Fig. 6. Expression of chromatin regulatory genes is enhanced in cardiac progenitor cells of the pharyngeal apparatus.

Heatmap plot of RNA-seq results of genes from Fig. 5 by the log 2 transformed expression level in PA2-6, OFT + RV and LV+atria as indicated with highest red to lowest blue color. One gene, HNRNPD is significantly highly expressed than the rest of genes KPM = 507, 334 and 296, respectively, as the rest expression KPM value ranging from 1 to 197.

Fig. 7. Model of chromatin regulators that mediate TBX1 function.
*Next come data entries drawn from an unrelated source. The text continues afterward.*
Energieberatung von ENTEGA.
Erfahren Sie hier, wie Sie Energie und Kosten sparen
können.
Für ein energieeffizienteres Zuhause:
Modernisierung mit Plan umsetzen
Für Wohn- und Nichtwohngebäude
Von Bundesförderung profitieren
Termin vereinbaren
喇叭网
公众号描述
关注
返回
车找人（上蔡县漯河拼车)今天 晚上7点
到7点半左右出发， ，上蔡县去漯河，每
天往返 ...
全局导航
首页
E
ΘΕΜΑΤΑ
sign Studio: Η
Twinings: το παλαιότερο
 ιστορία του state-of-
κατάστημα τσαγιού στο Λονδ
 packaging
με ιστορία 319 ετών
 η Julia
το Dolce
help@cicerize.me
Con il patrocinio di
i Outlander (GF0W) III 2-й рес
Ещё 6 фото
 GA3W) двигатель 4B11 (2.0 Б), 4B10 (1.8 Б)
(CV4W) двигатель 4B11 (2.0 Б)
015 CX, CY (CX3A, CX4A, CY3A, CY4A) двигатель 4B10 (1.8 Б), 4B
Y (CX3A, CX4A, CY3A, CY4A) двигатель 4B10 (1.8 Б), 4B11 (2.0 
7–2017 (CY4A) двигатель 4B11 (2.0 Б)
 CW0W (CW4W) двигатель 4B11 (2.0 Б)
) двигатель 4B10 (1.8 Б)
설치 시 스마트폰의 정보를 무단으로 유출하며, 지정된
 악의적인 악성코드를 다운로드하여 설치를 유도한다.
Protein complexes involved in histone modifications (NuA4 histone acetyltransferase complex-NuA4 acetyl; Monocyte leukemia zinc finger complex-MOZ; BRG1/BRM complex (SWI/SNF), BAF; Polycomb repressive complex, PRC; Complex of proteins associated with Set1, COMPASS) are shown (similar colors as Fig. 5a-STRING image) surrounding a representative nucleosome. a MYST family proteins involved in histone acetylation with respect to regulation of TBX1 expression. b TBX1 protein regulates expression of downstream genes including WNT5a, via chromatin regulators that belong to several classes as indicated. This is mediated in part, by physical interaction with CHD7. DNA is shown as a gray double helix. Gene activation is shown as an arrow and repression as a cross bar.